By Perla Chavez
AUSTIN, TX – In an opinion piece published Thursday in the Austin American-Statesman, the author charges Robert Robertson is facing execution based on the discredited Shaken Baby Hypothesis, despite Texas’ enacted “junk science” writ.
Keith Findley, founder of the Center for Integrity in Forensic Sciences and co-founder of the Wisconsin Innocence Project, is a former law professor at the University of Wisconsin, and an editor of “Shaken Baby Syndrome: Investigating the Abusive Head Trauma Controversy.”
According to Findley, it’s been 10 years since the “junk science” writ for Texas was passed. The law has allowed Texans to contest convictions based on discredited science. Except, in the case of Robert Roberson.
Nikki, Robertson’s two-year-old daughter, was chronically ill, writes Findley, adding Nikki was ill with pneumonia and received medication unsafe for her age and condition in 2002. After suffering a fall from bed and going back to sleep, she never regained consciousness.
The Op-Ed explains Robertson’s challenges in articulating Nikki’s condition at the hospital was due to his undiagnosed autism. While the hospital staff thought he portrayed a lack of emotion, he was really displaying a non-neurotypical symptom of his autism.
Nikki could not be revived, as stated in the article, and even before the autopsy, a doctor unfamiliar with her medical history suspected her passing to be due to the controversial shaken baby hypothesis and Robertson was promptly arrested.

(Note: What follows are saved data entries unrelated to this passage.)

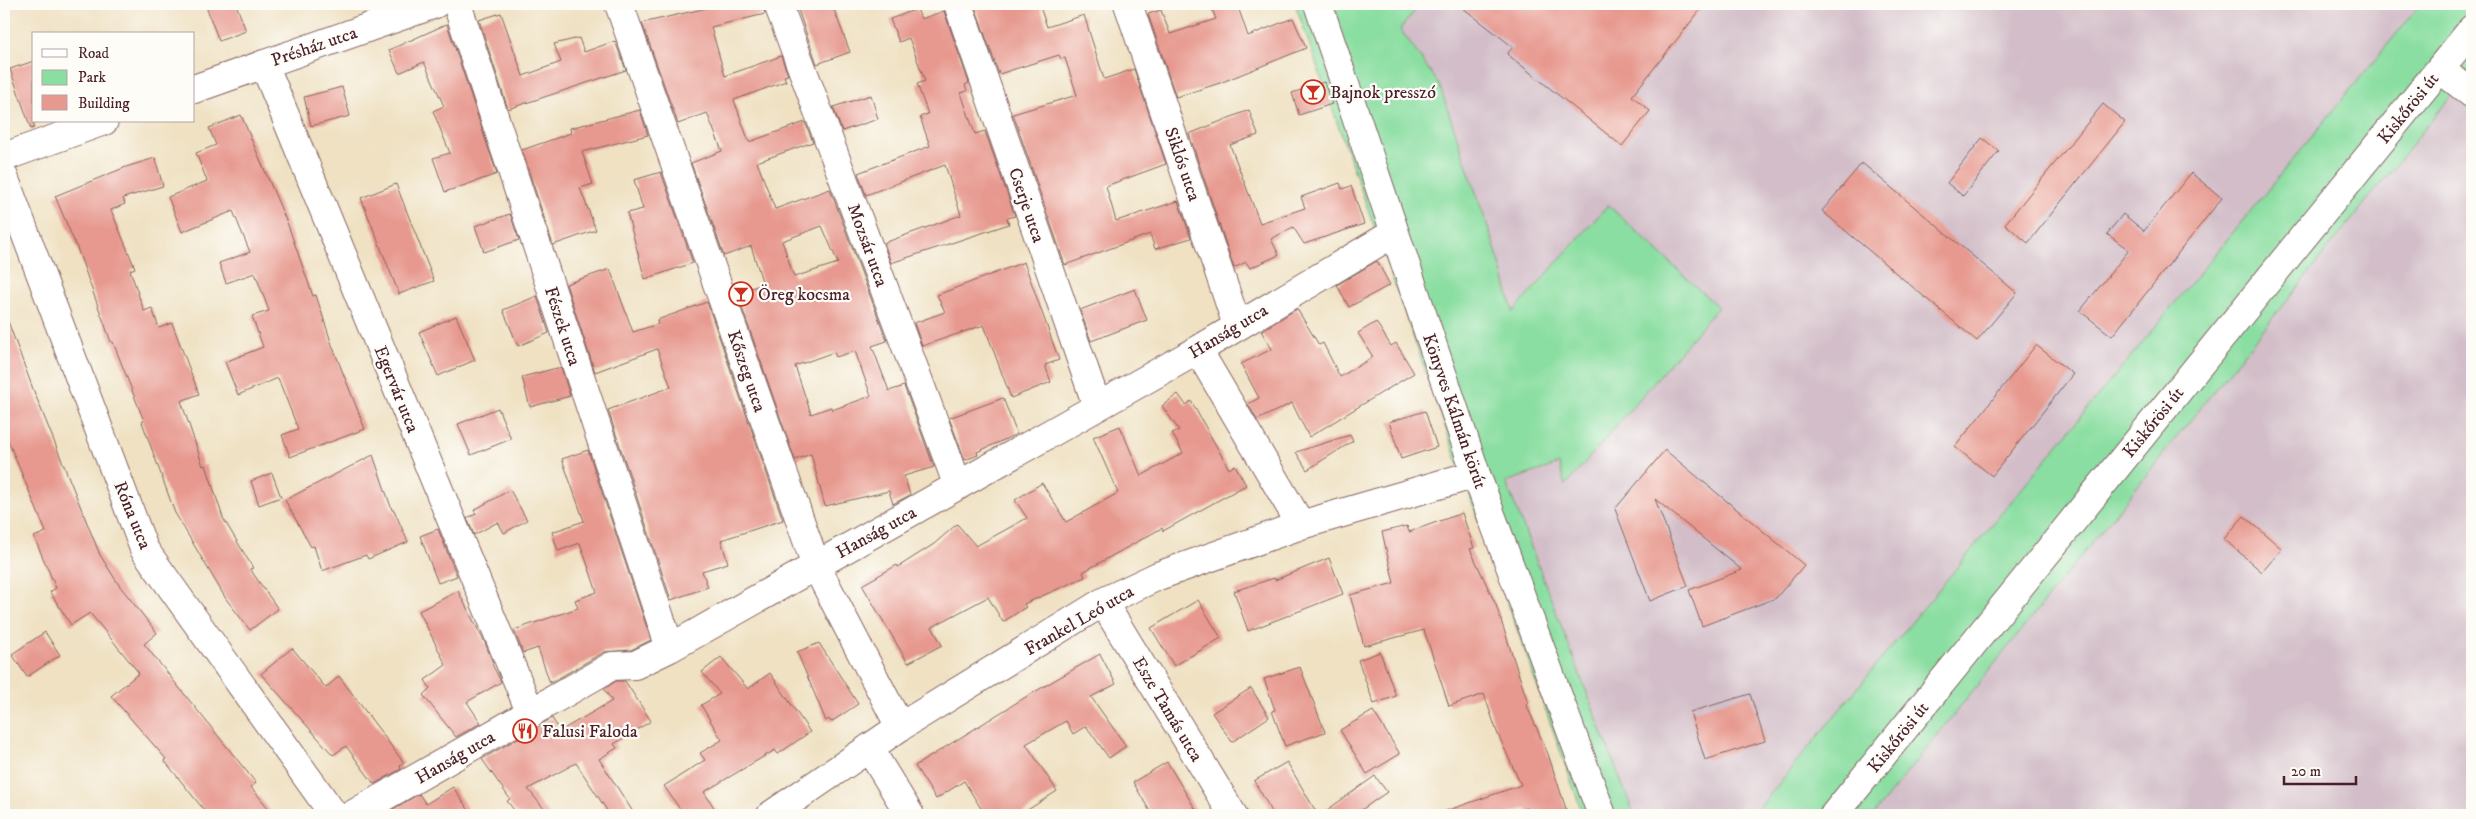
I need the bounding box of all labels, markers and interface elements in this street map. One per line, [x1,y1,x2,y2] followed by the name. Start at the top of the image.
[269,22,360,72] street label: Présház utca
[32,32,195,122] legend
[78,44,110,63] text: Road
[78,68,107,87] text: Park
[2373,68,2444,149] street label: Kiskőrösi út
[1300,79,1326,105] bar icon: Bajnok presszó
[1330,82,1436,104] place label: Bajnok presszó
[78,94,130,113] text: Building
[1159,124,1205,205] street label: Siklós utca
[1003,165,1049,246] street label: Cserje utca
[842,201,892,290] street label: Mozsár utca
[728,281,754,307] bar icon: Öreg kocsma
[539,284,585,369] street label: Fészek utca
[758,284,850,306] place label: Öreg kocsma
[1185,300,1272,364] street label: Hanság utca
[722,328,770,415] street label: Kőszeg utca
[1417,331,1491,492] street label: Könyves Kálmán körút
[369,343,424,436] street label: Egervár utca
[2118,382,2189,463] street label: Kiskőrösi út
[108,478,156,553] street label: Róna utca
[833,502,921,564] street label: Hanság utca
[1021,581,1138,661] street label: Frankel Leó utca
[1127,653,1207,766] street label: Esze Tamás utca
[1863,697,1934,778] street label: Kiskőrösi út
[512,718,538,744] restaurant icon: Falusi Faloda
[542,721,638,743] place label: Falusi Faloda
[412,726,500,789] street label: Hanság utca
[2284,754,2356,786] scale bar
[2291,762,2321,781] text: 20 m

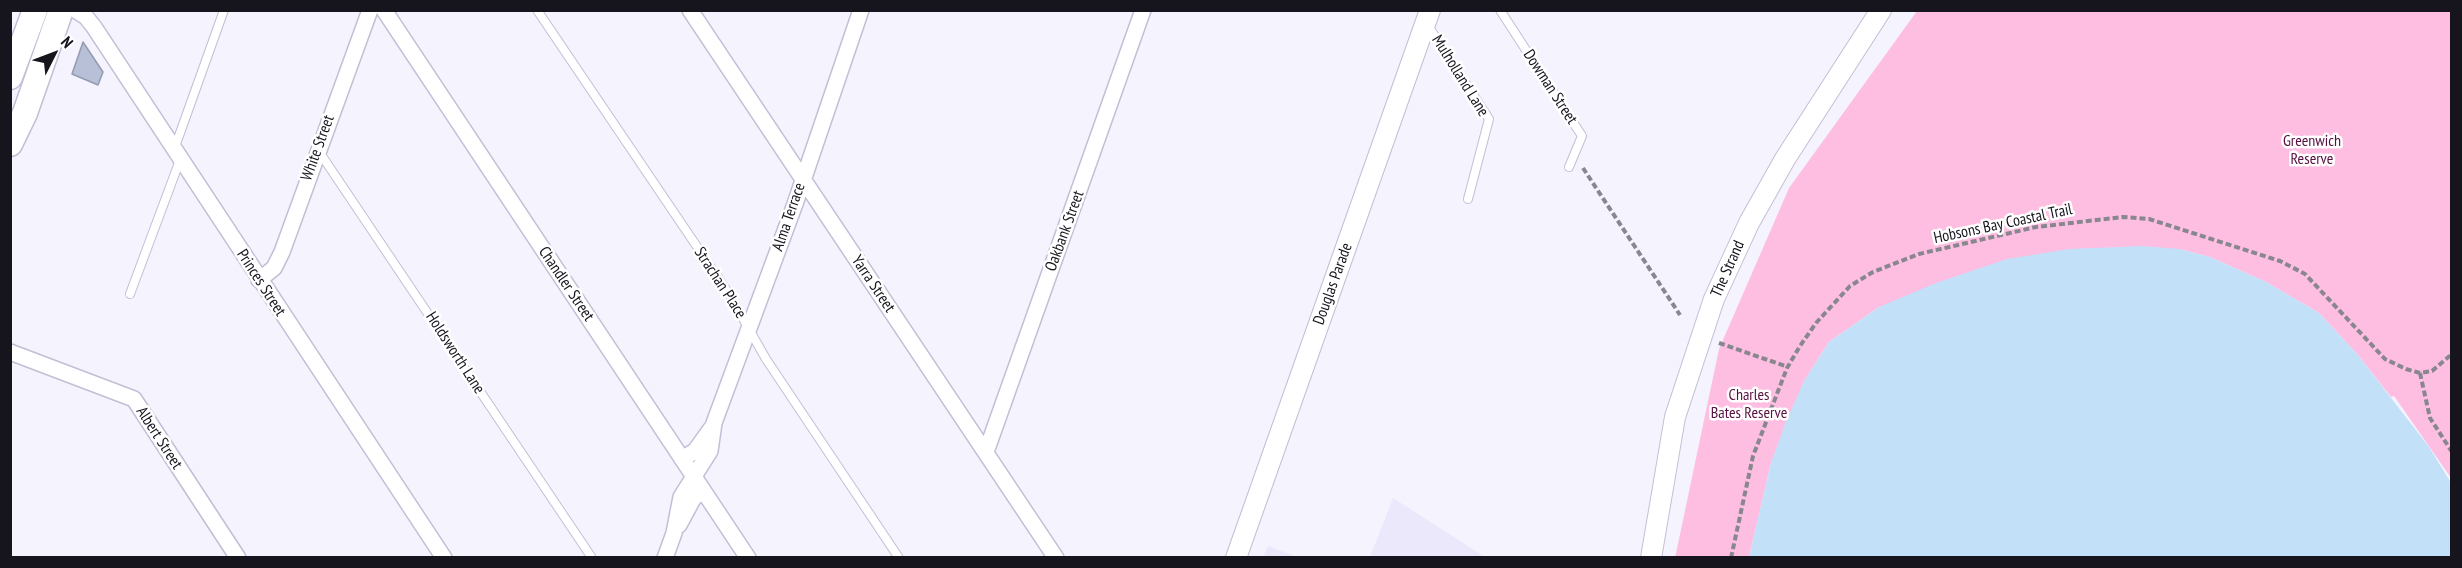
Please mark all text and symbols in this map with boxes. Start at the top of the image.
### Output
north arrow [24,24,84,84]
text: N [57,32,78,52]
street label: Mulholland Lane [1427,32,1493,120]
street label: Dowman Street [1519,46,1581,128]
street label: White Street [297,112,339,184]
park label: Greenwich Reserve [2283,131,2341,169]
street label: Alma Terrace [768,180,810,254]
street label: Oakbank Street [1042,188,1088,274]
street label: Hobsons Bay Coastal Trail [1932,200,2074,248]
street label: The Strand [1707,238,1749,300]
street label: Douglas Parade [1309,240,1357,328]
street label: Chandler Street [534,243,598,325]
street label: Strachan Place [690,244,750,322]
street label: Princes Street [232,246,290,320]
street label: Yarra Street [847,252,899,316]
street label: Holdsworth Lane [421,308,489,398]
park label: Charles Bates Reserve [1711,385,1787,423]
street label: Albert Street [132,403,186,473]

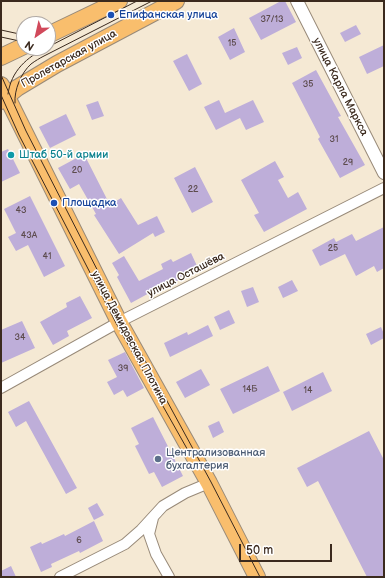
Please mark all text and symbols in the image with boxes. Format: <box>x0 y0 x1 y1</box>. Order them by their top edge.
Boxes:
place label: Епифанская улица <box>119 8 218 22</box>
marker: Епифанская улица <box>106 10 116 20</box>
house number: 37/13 <box>260 15 284 25</box>
north arrow <box>16 16 56 56</box>
street label: Пролетарская улица <box>19 27 119 91</box>
street label: улица Карла Маркса <box>310 36 370 138</box>
text: N <box>23 38 37 53</box>
house number: 15 <box>228 39 236 49</box>
house number: 35 <box>303 80 313 90</box>
house number: 31 <box>329 135 339 145</box>
place label: Штаб 50-й армии <box>19 148 108 162</box>
marker: Штаб 50-й армии <box>6 150 16 160</box>
house number: 29 <box>343 158 353 168</box>
house number: 20 <box>72 166 82 176</box>
house number: 22 <box>188 185 198 195</box>
place label: Площадка <box>62 196 117 210</box>
marker: Площадка <box>49 198 59 208</box>
house number: 43 <box>15 206 27 216</box>
house number: 43А <box>21 231 37 241</box>
house number: 25 <box>328 244 338 254</box>
street label: улица Осташёва <box>145 250 227 300</box>
house number: 41 <box>43 252 51 262</box>
street label: улица Демидовская Плотина <box>88 269 170 407</box>
house number: 34 <box>14 333 26 343</box>
house number: 39 <box>118 364 128 374</box>
house number: 14Б <box>242 385 258 395</box>
house number: 14 <box>304 386 312 396</box>
place label: Централизованная бухгалтерия <box>166 446 265 472</box>
marker: Централизованная бухгалтерия <box>153 454 163 464</box>
house number: 6 <box>76 536 82 546</box>
scale bar <box>241 536 334 562</box>
text: 50 m <box>246 543 273 558</box>

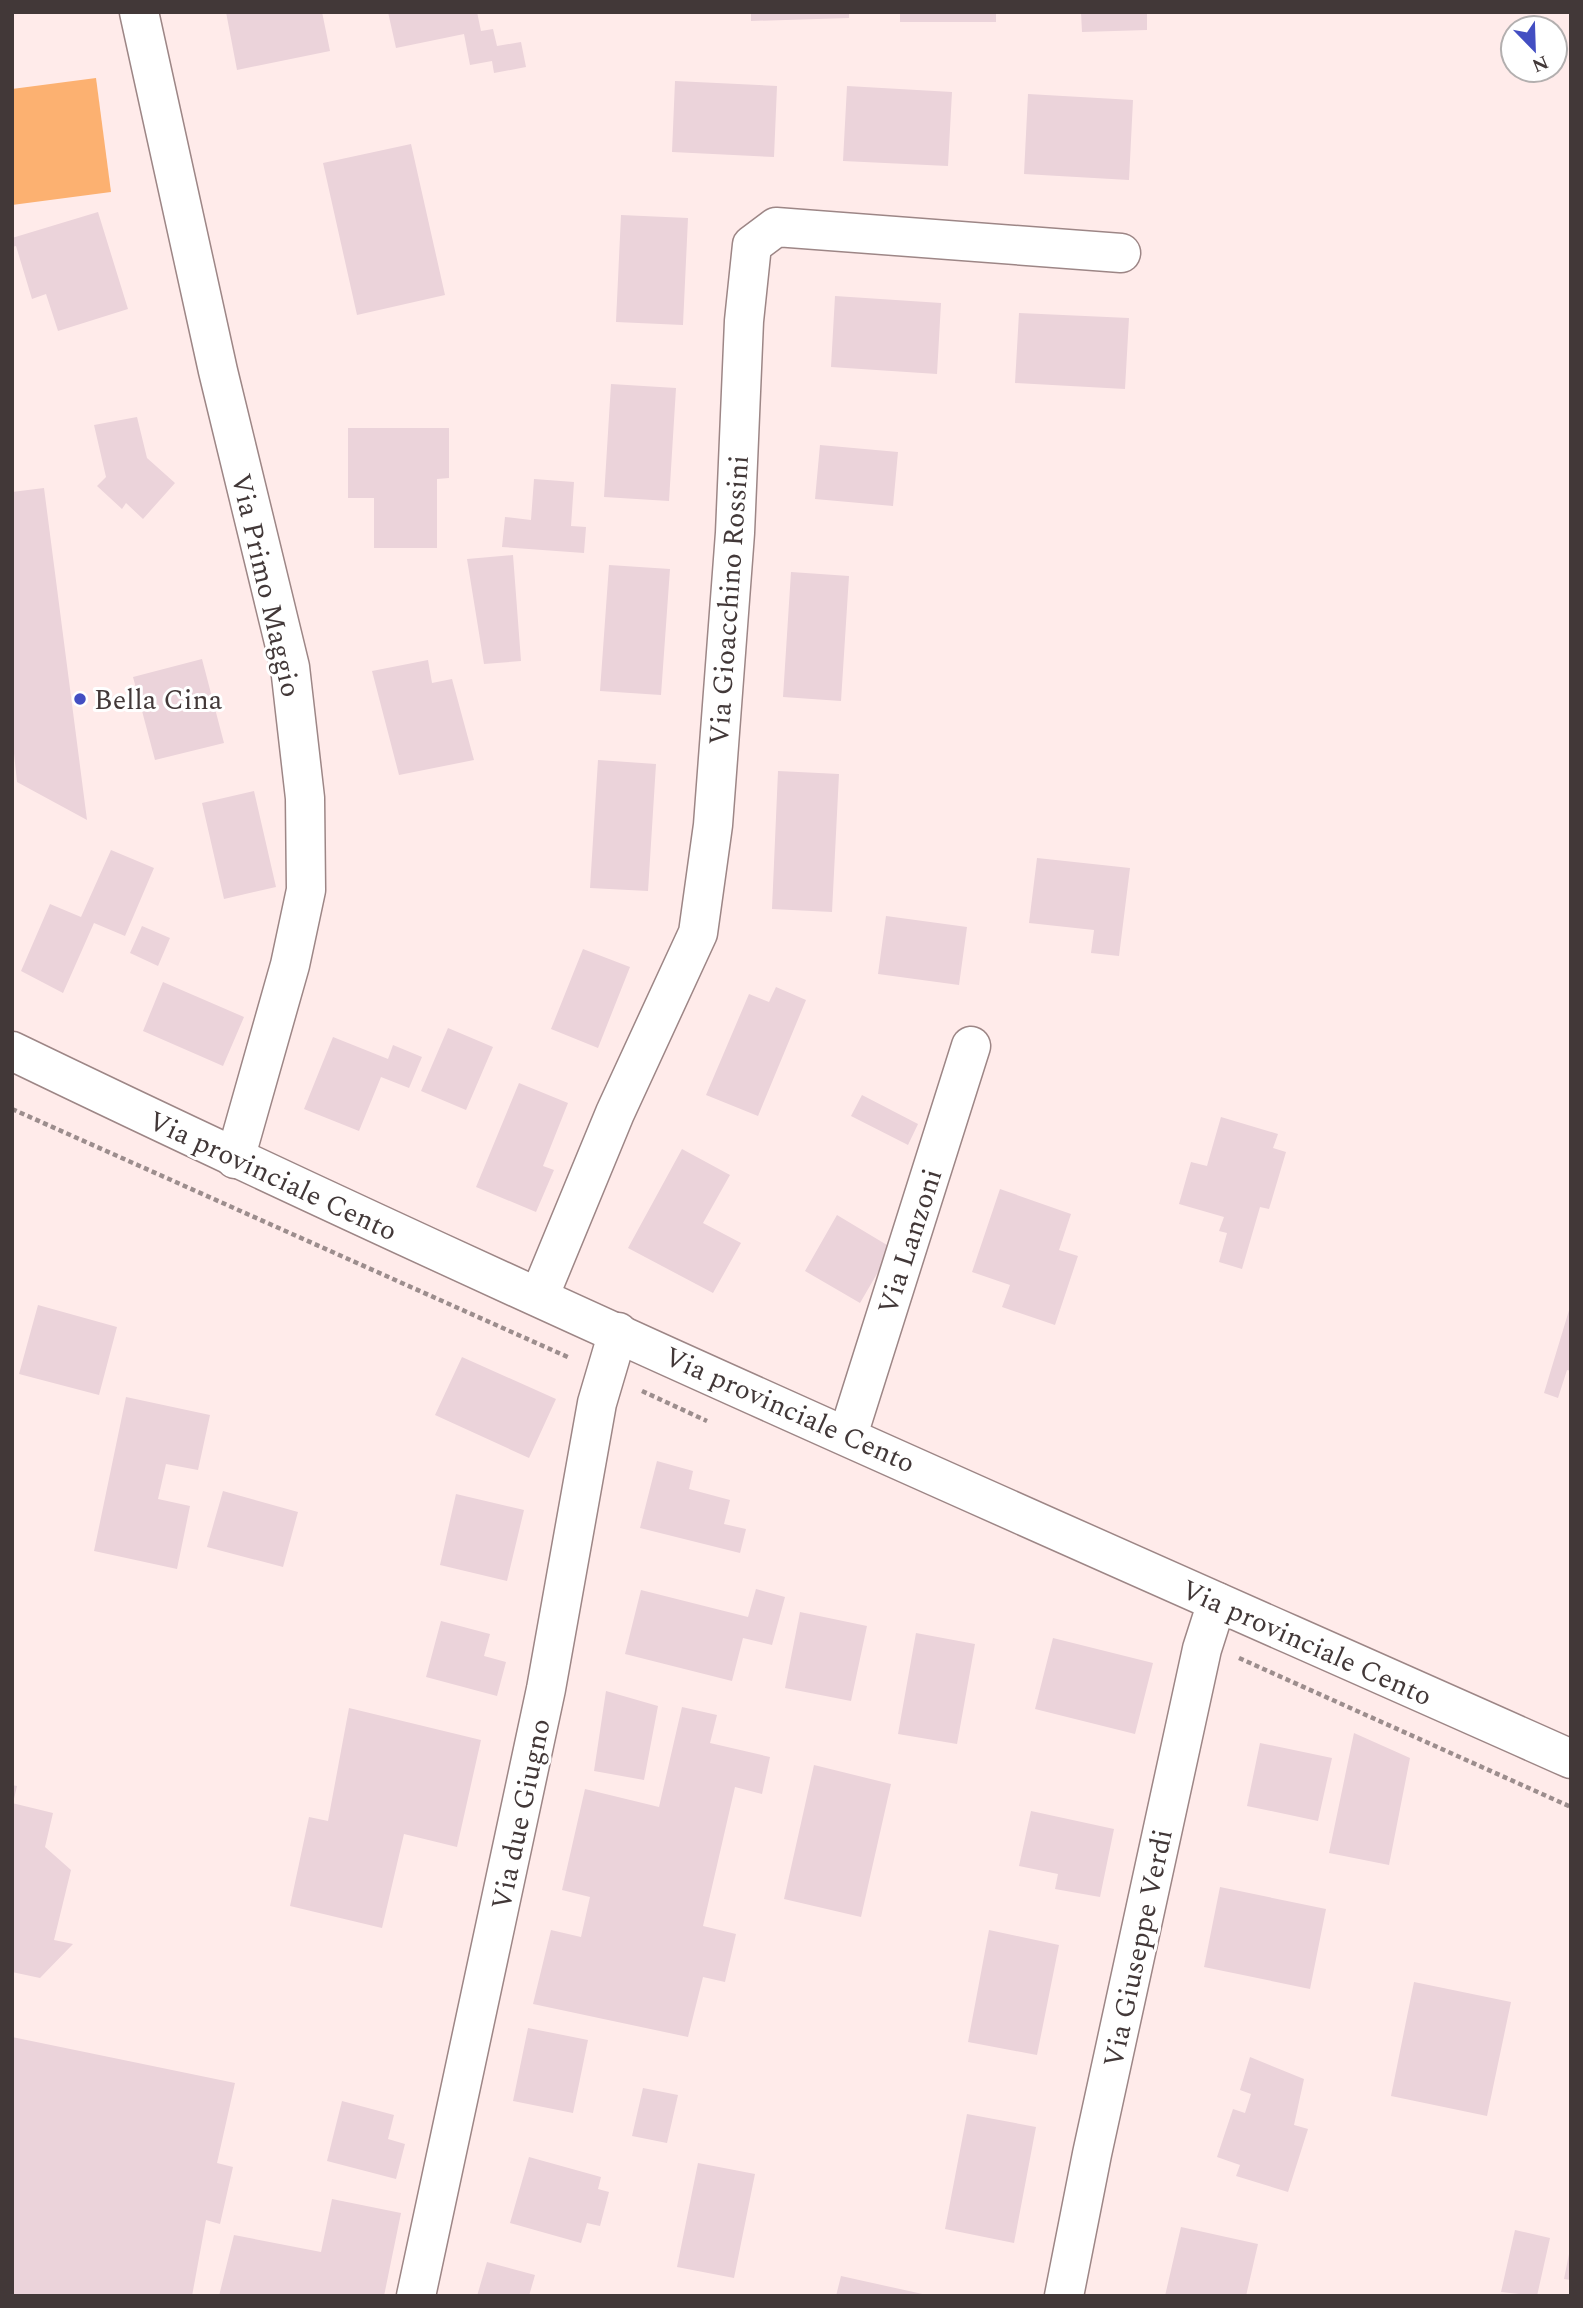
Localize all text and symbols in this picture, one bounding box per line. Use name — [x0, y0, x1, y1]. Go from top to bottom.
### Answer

A prior consensus in the medical community believed a child with Nikki’s symptoms could only have died from violent shaking or shaking combined with impact against a blunt surface, said Findley, but argues for the past 20 years, evidence-based science has discredited every aspect of the shaken baby hypothesis.
The Findley article points out that despite compelling evidence proving Nikki’s death was natural and accidental, the Texas “junk science” writ failed to defend Robertson.
The Texas Court of Criminal Appeals halted Robertson’s execution in 2016, sending the case back to trial. The Op-Ed adds expert witnesses testified in 2021, revealing natural causes for Nikki’s death: undiagnosed pneumonia, medication, and an accidental fall.
Brian Wharton, lead detective who initially investigated the case and testified against Robertson, gave testimony in front of the post-conviction court that his stance had changed and justice had not been served, the Op-Ed reveals, adding the court’s decision continued to accept the prosecution’s outdated proposal, ignoring new findings from the evidentiary hearing.
Findley’s Op-Ed noted 32 parents and caregivers in 18 states have been absolved of the shaken baby hypothesis since 1992, and ex-parte Roake, is another case presented before the CCA involving similar testimony from the same expert that testified against Robertson.
As Findley explained in the article, the “junk science” law’s shortcomings are evident in cases like Robert Robertson’s, exemplifying how innocent individuals can slip through the cracks and face execution, and Robertson could be the first person in the nation executed based on the discredited shaken baby hypothesis.